Republican National Committee Chairman Reince Priebus fears the worst for his party in the event of a loss in 2016.
During an exclusive interview with the Washington Examiner Thursday, Priebus said that the GOP will be "cooked" as a national party if they fail to take back the White House next November.
The RNC chair made the remarks when asked how he squares the party's role in down-ballot races considering the importance of winning back the White House after eight years of Democratic control.
"Our job as a national party is to elect Republicans, and it generally means House, Senate, presidential," Priebus said. "We're viewed at in a presidential year as the presidential committee that is responsible for helping elect the president, but at the same time, we have a responsibility to help pay for the ground operation in every targeted U.S. Senate races and the targeted Congressional races as well, so it is our job to do all three."
"However, I think that we have become, unfortunately, a midterm party that doesn't lose and a presidential party that's had a really hard time winning," Priebus said. "We're seeing more and more that if you don't hold the White House, it's very difficult to govern in this country — especially in Washington D.C."
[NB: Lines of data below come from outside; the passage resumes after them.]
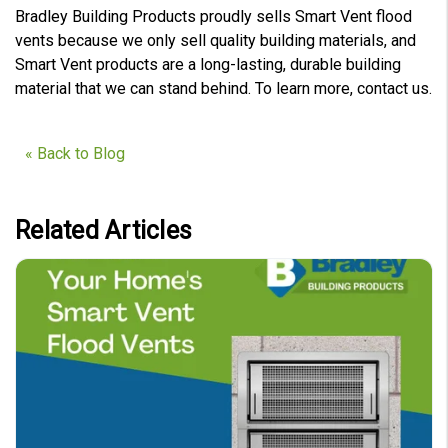
Bradley Building Products proudly sells Smart Vent flood
vents because we only sell quality building materials, and
Smart Vent products are a long-lasting, durable building
material that we can stand behind. To learn more, contact us.
« Back to Blog
Related Articles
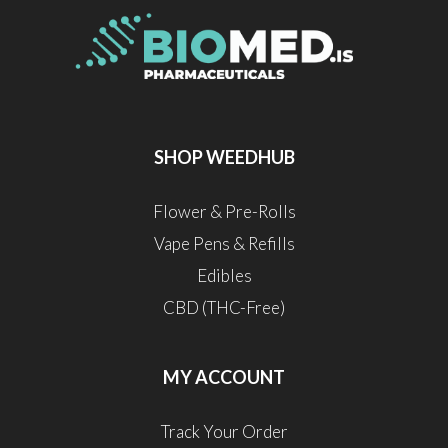
SHOP WEEDHUB
Flower & Pre-Rolls
Vape Pens & Refills
Edibles
CBD (THC-Free)
MY ACCOUNT
Track Your Order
"So I think that — I do think that we're cooked as a party for quite a while as a party if we don't win in 2016. So I do think that it's going to be hard to dig out of something like that," Priebus told the Examiner. "I don't anticipate that. I think ... history is on our side."
The chairman went on to discuss issues surrounding Hillary Clinton and the "vastly improved" efforts undertaken at the RNC, adding that the "whole big picture" looks good for the GOP in 2016.
This is not the first time Priebus has hinted at the troubles facing the GOP on the national stage. In June, Priebus told radio host Laura Ingraham that a third straight presidential loss for the party would result in them relinquishing their spot as a national party.
The complete interview with the RNC chairman will appear in the Oct. 26th edition of the Washington Examiner magazine.